**WHAT TO PRODUCE**
Extract the records below word for word and ignore the images.
====== DATA FOR THE TASK
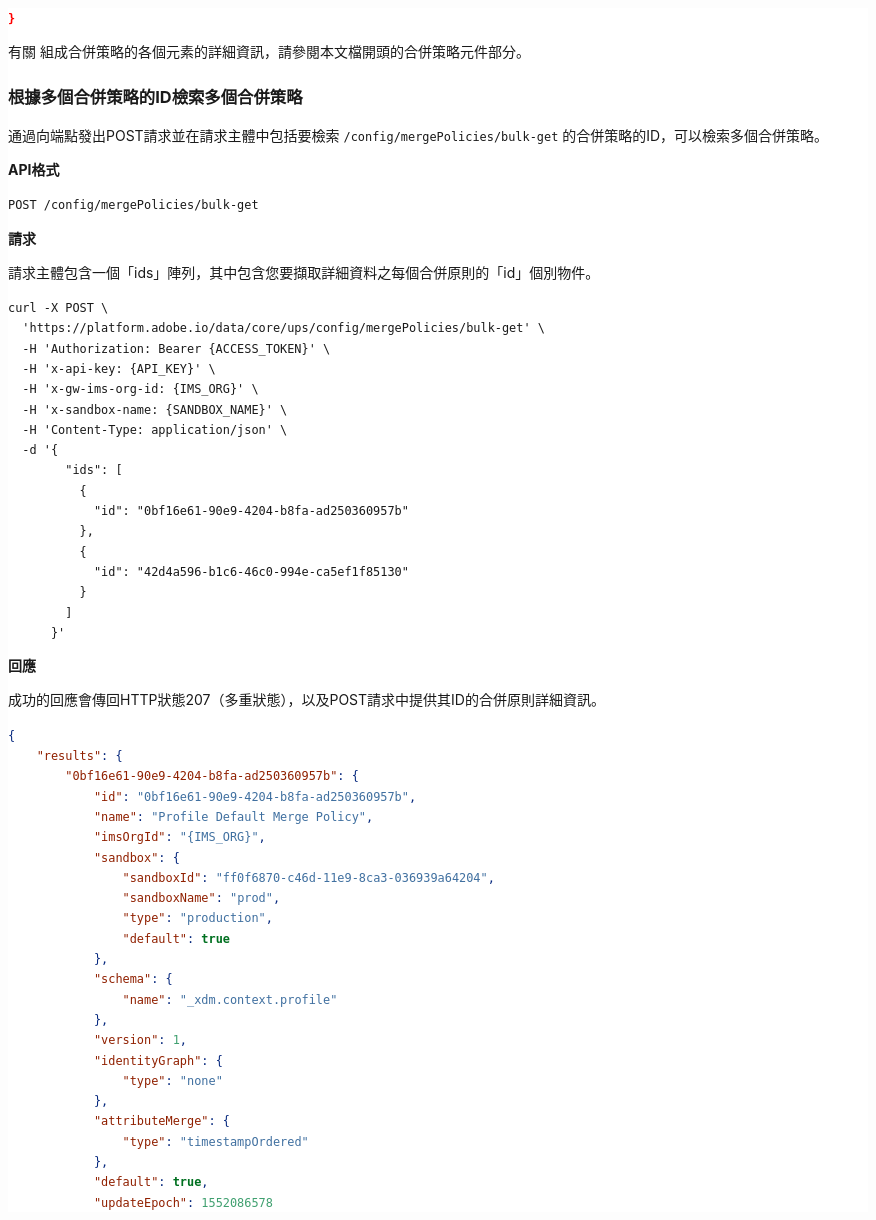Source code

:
```json
}
```

有關 [](#components-of-merge-policies) 組成合併策略的各個元素的詳細資訊，請參閱本文檔開頭的合併策略元件部分。

### 根據多個合併策略的ID檢索多個合併策略

通過向端點發出POST請求並在請求主體中包括要檢索 `/config/mergePolicies/bulk-get` 的合併策略的ID，可以檢索多個合併策略。

**API格式**

```http
POST /config/mergePolicies/bulk-get
```

**請求**

請求主體包含一個「ids」陣列，其中包含您要擷取詳細資料之每個合併原則的「id」個別物件。

```shell
curl -X POST \
  'https://platform.adobe.io/data/core/ups/config/mergePolicies/bulk-get' \
  -H 'Authorization: Bearer {ACCESS_TOKEN}' \
  -H 'x-api-key: {API_KEY}' \
  -H 'x-gw-ims-org-id: {IMS_ORG}' \
  -H 'x-sandbox-name: {SANDBOX_NAME}' \
  -H 'Content-Type: application/json' \
  -d '{
        "ids": [
          {
            "id": "0bf16e61-90e9-4204-b8fa-ad250360957b"
          },
          {
            "id": "42d4a596-b1c6-46c0-994e-ca5ef1f85130"
          }
        ]
      }'
```

**回應**

成功的回應會傳回HTTP狀態207（多重狀態），以及POST請求中提供其ID的合併原則詳細資訊。

```json
{ 
    "results": { 
        "0bf16e61-90e9-4204-b8fa-ad250360957b": {
            "id": "0bf16e61-90e9-4204-b8fa-ad250360957b",
            "name": "Profile Default Merge Policy",
            "imsOrgId": "{IMS_ORG}",
            "sandbox": {
                "sandboxId": "ff0f6870-c46d-11e9-8ca3-036939a64204",
                "sandboxName": "prod",
                "type": "production",
                "default": true
            },
            "schema": {
                "name": "_xdm.context.profile"
            },
            "version": 1,
            "identityGraph": {
                "type": "none"
            },
            "attributeMerge": {
                "type": "timestampOrdered"
            },
            "default": true,
            "updateEpoch": 1552086578
```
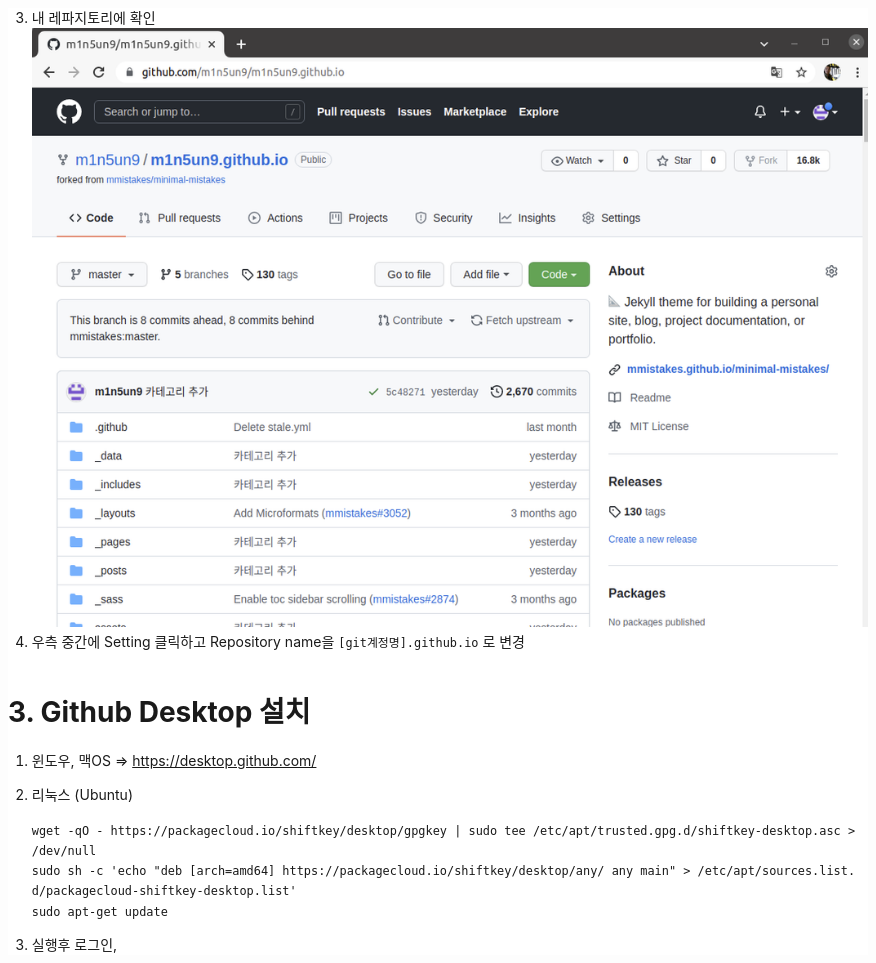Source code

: 3. 내 레파지토리에 확인![image-20211022232251705](../../images/2021-10-22-blog_setup/image-20211022232251705.png)
4. 우측 중간에 Setting 클릭하고 Repository name을 `[git계정명].github.io` 로 변경

# 3. Github Desktop 설치

1. 윈도우, 맥OS => https://desktop.github.com/

2. 리눅스 (Ubuntu)

   ```shell
   wget -qO - https://packagecloud.io/shiftkey/desktop/gpgkey | sudo tee /etc/apt/trusted.gpg.d/shiftkey-desktop.asc > /dev/null
   sudo sh -c 'echo "deb [arch=amd64] https://packagecloud.io/shiftkey/desktop/any/ any main" > /etc/apt/sources.list.d/packagecloud-shiftkey-desktop.list'
   sudo apt-get update
   ```

   

3. 실행후 로그인,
============
**RESPONSE BOX**
Source code

:
```json
}
```

有關 [](#components-of-merge-policies) 組成合併策略的各個元素的詳細資訊，請參閱本文檔開頭的合併策略元件部分。

### 根據多個合併策略的ID檢索多個合併策略

通過向端點發出POST請求並在請求主體中包括要檢索 `/config/mergePolicies/bulk-get` 的合併策略的ID，可以檢索多個合併策略。

**API格式**

```http
POST /config/mergePolicies/bulk-get
```

**請求**

請求主體包含一個「ids」陣列，其中包含您要擷取詳細資料之每個合併原則的「id」個別物件。

```shell
curl -X POST \
  'https://platform.adobe.io/data/core/ups/config/mergePolicies/bulk-get' \
  -H 'Authorization: Bearer {ACCESS_TOKEN}' \
  -H 'x-api-key: {API_KEY}' \
  -H 'x-gw-ims-org-id: {IMS_ORG}' \
  -H 'x-sandbox-name: {SANDBOX_NAME}' \
  -H 'Content-Type: application/json' \
  -d '{
        "ids": [
          {
            "id": "0bf16e61-90e9-4204-b8fa-ad250360957b"
          },
          {
            "id": "42d4a596-b1c6-46c0-994e-ca5ef1f85130"
          }
        ]
      }'
```

**回應**

成功的回應會傳回HTTP狀態207（多重狀態），以及POST請求中提供其ID的合併原則詳細資訊。

```json
{ 
    "results": { 
        "0bf16e61-90e9-4204-b8fa-ad250360957b": {
            "id": "0bf16e61-90e9-4204-b8fa-ad250360957b",
            "name": "Profile Default Merge Policy",
            "imsOrgId": "{IMS_ORG}",
            "sandbox": {
                "sandboxId": "ff0f6870-c46d-11e9-8ca3-036939a64204",
                "sandboxName": "prod",
                "type": "production",
                "default": true
            },
            "schema": {
                "name": "_xdm.context.profile"
            },
            "version": 1,
            "identityGraph": {
                "type": "none"
            },
            "attributeMerge": {
                "type": "timestampOrdered"
            },
            "default": true,
            "updateEpoch": 1552086578
```
Source code

: 3. 내 레파지토리에 확인![image-20211022232251705](../../images/2021-10-22-blog_setup/image-20211022232251705.png)
4. 우측 중간에 Setting 클릭하고 Repository name을 `[git계정명].github.io` 로 변경

# 3. Github Desktop 설치

1. 윈도우, 맥OS => https://desktop.github.com/

2. 리눅스 (Ubuntu)

   ```shell
   wget -qO - https://packagecloud.io/shiftkey/desktop/gpgkey | sudo tee /etc/apt/trusted.gpg.d/shiftkey-desktop.asc > /dev/null
   sudo sh -c 'echo "deb [arch=amd64] https://packagecloud.io/shiftkey/desktop/any/ any main" > /etc/apt/sources.list.d/packagecloud-shiftkey-desktop.list'
   sudo apt-get update
   ```

   

3. 실행후 로그인,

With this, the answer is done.